[Stored data entries]
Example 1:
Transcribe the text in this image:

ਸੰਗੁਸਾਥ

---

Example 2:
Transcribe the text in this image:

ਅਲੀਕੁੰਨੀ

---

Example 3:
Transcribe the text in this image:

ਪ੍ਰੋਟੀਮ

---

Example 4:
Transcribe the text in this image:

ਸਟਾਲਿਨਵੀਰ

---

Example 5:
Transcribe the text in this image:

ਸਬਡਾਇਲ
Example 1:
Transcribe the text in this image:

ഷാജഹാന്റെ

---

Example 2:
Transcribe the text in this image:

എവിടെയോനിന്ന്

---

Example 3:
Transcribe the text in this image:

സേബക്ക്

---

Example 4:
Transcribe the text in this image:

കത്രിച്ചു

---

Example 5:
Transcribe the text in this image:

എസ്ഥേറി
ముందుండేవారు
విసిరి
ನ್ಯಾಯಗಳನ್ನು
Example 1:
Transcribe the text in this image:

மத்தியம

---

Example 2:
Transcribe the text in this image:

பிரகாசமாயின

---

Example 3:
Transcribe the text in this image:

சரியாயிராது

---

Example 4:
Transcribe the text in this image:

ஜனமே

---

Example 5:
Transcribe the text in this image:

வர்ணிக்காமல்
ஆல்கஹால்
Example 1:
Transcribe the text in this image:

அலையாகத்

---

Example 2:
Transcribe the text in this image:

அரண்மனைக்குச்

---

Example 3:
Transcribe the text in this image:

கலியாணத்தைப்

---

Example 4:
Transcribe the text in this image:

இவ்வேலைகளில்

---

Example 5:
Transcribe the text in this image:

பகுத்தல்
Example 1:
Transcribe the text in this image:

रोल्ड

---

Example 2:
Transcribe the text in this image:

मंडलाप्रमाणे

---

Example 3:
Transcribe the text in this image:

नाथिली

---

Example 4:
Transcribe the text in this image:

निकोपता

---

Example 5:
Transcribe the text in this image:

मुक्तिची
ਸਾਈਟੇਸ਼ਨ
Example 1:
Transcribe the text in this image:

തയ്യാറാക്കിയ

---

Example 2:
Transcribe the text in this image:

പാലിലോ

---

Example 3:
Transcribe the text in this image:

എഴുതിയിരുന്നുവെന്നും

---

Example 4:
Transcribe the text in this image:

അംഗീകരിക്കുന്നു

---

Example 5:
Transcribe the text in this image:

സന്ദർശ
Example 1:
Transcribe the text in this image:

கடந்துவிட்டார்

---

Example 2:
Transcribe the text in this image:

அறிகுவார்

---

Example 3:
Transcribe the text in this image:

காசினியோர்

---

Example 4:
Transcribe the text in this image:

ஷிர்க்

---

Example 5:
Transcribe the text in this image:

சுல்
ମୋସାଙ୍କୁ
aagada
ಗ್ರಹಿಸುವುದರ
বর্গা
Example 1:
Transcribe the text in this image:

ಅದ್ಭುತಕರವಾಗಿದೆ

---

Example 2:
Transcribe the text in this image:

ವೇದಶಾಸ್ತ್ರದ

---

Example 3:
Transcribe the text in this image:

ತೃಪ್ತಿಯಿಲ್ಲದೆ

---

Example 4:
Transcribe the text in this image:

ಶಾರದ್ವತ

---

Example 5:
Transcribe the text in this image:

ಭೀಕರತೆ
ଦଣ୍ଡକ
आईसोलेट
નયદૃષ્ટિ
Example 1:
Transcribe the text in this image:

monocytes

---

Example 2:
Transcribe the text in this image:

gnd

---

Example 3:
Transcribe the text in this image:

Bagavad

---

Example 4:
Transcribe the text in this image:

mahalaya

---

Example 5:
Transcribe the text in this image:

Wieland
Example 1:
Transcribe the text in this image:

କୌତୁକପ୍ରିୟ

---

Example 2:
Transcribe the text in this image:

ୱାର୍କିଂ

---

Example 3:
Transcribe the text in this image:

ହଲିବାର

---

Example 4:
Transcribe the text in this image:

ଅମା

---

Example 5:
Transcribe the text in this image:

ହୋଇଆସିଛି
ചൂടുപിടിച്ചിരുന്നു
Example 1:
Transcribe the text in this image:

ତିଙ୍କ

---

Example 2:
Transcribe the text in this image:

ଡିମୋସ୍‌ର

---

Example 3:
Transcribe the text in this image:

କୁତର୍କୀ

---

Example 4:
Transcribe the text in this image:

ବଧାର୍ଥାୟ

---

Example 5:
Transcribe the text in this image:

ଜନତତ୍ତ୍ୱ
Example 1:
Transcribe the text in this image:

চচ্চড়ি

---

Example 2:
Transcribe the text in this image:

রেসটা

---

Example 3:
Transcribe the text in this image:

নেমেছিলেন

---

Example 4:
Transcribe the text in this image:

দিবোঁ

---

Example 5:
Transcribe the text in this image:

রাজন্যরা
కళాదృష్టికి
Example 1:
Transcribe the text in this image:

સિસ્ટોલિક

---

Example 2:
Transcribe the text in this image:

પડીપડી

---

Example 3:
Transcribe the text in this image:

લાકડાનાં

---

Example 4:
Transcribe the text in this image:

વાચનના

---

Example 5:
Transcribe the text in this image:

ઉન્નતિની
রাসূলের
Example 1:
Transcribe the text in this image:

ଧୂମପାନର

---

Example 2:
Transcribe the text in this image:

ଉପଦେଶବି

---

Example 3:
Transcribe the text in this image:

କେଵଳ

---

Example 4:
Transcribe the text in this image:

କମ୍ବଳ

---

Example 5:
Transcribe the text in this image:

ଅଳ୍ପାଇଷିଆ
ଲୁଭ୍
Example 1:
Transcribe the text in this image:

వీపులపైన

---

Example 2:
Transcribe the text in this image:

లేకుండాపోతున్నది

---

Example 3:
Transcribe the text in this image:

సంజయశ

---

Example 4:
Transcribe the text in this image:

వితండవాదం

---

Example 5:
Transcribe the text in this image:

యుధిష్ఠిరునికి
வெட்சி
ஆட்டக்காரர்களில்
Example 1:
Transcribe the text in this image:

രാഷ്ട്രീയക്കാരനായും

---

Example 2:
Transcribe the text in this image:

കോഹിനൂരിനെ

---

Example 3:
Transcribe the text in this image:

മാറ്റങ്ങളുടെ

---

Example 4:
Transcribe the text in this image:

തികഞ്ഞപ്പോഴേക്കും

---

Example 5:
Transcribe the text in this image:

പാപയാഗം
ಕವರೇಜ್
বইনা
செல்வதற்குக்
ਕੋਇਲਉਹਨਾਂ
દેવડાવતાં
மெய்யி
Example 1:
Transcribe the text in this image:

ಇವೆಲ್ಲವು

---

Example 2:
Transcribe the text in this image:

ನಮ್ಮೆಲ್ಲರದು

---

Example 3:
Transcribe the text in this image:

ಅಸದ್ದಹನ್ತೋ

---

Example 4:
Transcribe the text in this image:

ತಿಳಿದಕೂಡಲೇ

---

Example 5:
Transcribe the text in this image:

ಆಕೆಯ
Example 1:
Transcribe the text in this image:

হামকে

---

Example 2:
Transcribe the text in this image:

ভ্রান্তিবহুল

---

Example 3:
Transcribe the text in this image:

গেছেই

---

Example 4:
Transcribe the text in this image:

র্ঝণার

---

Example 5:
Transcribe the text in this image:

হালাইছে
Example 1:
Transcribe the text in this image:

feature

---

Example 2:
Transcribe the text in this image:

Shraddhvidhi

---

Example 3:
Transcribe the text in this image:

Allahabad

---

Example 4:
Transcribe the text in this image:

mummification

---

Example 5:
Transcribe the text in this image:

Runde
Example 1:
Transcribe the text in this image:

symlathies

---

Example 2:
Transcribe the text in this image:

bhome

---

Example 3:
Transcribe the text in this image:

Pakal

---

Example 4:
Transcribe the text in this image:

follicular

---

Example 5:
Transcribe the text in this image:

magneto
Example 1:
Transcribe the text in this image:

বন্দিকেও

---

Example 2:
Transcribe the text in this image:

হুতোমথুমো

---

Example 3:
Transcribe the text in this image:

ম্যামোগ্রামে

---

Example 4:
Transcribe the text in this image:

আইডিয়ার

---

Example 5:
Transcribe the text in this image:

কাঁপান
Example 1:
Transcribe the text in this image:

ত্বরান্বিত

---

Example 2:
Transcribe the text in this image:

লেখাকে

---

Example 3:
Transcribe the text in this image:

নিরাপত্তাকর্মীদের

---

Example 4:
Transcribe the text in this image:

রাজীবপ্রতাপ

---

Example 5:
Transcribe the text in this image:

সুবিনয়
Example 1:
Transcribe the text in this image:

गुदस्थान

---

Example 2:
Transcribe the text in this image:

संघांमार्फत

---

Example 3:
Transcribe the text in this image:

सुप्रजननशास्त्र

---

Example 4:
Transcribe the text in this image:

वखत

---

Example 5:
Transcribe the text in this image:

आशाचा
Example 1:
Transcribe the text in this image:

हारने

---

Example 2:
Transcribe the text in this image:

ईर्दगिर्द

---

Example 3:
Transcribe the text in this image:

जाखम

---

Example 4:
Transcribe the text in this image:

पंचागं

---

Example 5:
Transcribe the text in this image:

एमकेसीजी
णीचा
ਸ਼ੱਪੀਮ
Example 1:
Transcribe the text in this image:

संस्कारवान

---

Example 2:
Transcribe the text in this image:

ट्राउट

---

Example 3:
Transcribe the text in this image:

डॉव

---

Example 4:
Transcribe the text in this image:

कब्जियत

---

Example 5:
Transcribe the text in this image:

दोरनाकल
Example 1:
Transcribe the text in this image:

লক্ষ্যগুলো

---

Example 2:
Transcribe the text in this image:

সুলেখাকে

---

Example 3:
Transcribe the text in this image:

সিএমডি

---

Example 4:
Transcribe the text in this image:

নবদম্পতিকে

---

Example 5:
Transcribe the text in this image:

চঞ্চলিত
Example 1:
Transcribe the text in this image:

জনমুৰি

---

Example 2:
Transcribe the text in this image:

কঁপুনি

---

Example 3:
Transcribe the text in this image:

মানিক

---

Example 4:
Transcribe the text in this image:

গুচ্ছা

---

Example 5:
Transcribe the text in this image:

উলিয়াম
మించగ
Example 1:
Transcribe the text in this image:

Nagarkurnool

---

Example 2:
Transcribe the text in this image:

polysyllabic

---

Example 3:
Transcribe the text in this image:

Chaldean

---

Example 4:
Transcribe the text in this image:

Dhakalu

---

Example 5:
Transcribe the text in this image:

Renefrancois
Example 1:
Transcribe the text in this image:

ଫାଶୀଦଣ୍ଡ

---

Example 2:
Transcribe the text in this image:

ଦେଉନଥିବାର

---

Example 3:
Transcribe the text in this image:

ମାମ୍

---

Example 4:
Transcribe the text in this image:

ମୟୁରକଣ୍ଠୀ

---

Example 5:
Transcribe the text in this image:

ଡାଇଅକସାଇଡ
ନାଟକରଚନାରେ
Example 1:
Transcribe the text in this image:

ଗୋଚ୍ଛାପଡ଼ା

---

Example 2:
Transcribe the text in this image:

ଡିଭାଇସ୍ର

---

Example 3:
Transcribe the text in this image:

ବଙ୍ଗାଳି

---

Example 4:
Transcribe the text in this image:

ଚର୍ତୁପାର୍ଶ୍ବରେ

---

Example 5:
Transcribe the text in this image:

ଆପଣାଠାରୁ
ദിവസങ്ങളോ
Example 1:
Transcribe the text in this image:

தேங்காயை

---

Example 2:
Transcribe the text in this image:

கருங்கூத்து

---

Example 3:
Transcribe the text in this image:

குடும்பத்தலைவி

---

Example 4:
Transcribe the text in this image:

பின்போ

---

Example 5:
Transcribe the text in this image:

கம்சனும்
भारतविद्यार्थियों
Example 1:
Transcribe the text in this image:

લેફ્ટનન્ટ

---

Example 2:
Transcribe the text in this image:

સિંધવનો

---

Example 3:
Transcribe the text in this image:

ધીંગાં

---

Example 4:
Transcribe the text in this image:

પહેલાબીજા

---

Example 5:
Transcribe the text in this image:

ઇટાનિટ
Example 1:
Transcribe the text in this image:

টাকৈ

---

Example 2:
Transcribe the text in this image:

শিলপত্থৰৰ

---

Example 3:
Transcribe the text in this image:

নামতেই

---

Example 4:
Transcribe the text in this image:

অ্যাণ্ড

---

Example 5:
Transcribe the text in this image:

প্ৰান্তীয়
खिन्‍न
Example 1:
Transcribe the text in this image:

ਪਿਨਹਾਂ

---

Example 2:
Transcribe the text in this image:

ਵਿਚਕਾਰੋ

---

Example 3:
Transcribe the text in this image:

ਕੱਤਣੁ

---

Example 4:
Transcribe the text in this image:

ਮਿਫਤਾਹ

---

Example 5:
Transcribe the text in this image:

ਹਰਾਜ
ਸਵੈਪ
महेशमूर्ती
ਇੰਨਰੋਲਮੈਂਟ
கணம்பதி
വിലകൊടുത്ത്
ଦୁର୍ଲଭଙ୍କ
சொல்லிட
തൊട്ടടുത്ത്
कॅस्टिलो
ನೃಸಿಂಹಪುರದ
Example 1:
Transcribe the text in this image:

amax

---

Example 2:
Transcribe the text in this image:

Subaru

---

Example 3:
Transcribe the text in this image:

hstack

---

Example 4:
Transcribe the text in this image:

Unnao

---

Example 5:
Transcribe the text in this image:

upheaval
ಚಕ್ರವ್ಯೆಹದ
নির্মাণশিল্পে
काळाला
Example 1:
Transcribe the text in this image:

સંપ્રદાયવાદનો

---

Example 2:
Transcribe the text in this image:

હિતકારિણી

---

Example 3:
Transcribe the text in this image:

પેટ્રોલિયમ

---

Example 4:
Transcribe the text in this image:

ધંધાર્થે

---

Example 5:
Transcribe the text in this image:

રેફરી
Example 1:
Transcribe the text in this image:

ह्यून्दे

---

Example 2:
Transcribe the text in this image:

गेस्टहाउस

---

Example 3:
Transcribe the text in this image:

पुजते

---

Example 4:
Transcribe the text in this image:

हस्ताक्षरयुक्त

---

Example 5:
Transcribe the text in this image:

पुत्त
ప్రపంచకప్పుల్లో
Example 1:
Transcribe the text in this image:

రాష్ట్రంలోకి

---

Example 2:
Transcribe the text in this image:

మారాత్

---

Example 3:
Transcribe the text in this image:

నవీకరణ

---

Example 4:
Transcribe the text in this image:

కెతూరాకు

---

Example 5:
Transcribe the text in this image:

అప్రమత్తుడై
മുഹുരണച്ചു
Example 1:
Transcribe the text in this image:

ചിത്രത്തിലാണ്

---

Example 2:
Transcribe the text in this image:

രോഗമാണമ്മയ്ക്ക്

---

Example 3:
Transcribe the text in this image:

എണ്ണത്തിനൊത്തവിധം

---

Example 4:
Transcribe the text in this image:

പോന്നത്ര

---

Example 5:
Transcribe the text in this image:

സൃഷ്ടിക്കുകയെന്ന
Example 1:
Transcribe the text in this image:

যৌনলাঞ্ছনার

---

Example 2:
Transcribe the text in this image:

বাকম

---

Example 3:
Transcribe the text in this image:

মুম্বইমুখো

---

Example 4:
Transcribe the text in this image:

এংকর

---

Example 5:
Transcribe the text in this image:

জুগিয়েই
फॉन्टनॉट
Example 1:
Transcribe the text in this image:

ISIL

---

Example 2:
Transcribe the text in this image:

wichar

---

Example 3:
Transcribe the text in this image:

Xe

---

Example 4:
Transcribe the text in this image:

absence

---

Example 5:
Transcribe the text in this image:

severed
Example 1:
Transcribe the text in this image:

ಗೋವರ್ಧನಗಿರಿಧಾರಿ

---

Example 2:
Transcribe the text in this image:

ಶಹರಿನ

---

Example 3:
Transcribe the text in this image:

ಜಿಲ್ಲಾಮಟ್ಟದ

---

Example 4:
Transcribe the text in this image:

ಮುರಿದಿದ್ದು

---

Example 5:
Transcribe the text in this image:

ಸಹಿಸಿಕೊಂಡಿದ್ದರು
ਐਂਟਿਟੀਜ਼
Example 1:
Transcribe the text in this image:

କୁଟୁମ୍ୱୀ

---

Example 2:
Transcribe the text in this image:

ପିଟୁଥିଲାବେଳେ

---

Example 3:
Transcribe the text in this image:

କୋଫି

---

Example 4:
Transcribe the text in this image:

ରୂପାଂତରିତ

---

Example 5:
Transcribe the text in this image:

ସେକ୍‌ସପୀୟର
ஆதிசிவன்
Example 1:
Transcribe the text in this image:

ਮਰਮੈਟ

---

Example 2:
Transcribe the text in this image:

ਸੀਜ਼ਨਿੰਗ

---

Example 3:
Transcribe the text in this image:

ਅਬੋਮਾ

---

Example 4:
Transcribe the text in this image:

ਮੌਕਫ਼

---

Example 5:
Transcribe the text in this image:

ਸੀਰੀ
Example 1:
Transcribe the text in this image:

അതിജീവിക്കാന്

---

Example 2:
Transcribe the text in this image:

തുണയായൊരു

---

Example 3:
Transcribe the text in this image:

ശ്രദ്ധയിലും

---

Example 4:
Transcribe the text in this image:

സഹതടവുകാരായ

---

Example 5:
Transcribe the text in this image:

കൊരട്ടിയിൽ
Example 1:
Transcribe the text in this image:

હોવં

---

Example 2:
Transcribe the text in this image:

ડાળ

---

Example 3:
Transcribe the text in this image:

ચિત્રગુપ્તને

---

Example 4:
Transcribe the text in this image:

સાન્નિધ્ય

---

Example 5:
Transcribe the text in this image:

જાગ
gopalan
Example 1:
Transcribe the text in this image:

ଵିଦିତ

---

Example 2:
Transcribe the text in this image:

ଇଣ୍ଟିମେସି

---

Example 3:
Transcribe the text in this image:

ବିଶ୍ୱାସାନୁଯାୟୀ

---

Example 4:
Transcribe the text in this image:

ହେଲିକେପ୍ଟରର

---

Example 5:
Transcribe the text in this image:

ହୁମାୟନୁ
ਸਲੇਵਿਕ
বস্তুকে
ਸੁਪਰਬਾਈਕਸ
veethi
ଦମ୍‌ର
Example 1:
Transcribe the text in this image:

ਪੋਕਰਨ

* EXERCISE OBJECTIVE:
Render the material as a two-column CSV with the columns instruction and transcription, starting at the beginning of the material and ending at the line containing "मंडलाप्रमाणे". Give one row for each instruction, paired with its transcription, and put each value in a single quoted field with any line breaks replaced by spaces.

* RESPONSE TO THE EXERCISE:
instruction,transcription
"Example 1: Transcribe the text in this image:","ਸੰਗੁਸਾਥ"
"--- Example 2: Transcribe the text in this image:","ਅਲੀਕੁੰਨੀ"
"--- Example 3: Transcribe the text in this image:","ਪ੍ਰੋਟੀਮ"
"--- Example 4: Transcribe the text in this image:","ਸਟਾਲਿਨਵੀਰ"
"--- Example 5: Transcribe the text in this image:","ਸਬਡਾਇਲ"
"Example 1: Transcribe the text in this image:","ഷാജഹാന്റെ"
"--- Example 2: Transcribe the text in this image:","എവിടെയോനിന്ന്"
"--- Example 3: Transcribe the text in this image:","സേബക്ക്"
"--- Example 4: Transcribe the text in this image:","കത്രിച്ചു"
"--- Example 5: Transcribe the text in this image:","എസ്ഥേറി ముందుండేవారు విసిరి ನ್ಯಾಯಗಳನ್ನು"
"Example 1: Transcribe the text in this image:","மத்தியம"
"--- Example 2: Transcribe the text in this image:","பிரகாசமாயின"
"--- Example 3: Transcribe the text in this image:","சரியாயிராது"
"--- Example 4: Transcribe the text in this image:","ஜனமே"
"--- Example 5: Transcribe the text in this image:","வர்ணிக்காமல் ஆல்கஹால்"
"Example 1: Transcribe the text in this image:","அலையாகத்"
"--- Example 2: Transcribe the text in this image:","அரண்மனைக்குச்"
"--- Example 3: Transcribe the text in this image:","கலியாணத்தைப்"
"--- Example 4: Transcribe the text in this image:","இவ்வேலைகளில்"
"--- Example 5: Transcribe the text in this image:","பகுத்தல்"
"Example 1: Transcribe the text in this image:","रोल्ड"
"--- Example 2: Transcribe the text in this image:","मंडलाप्रमाणे"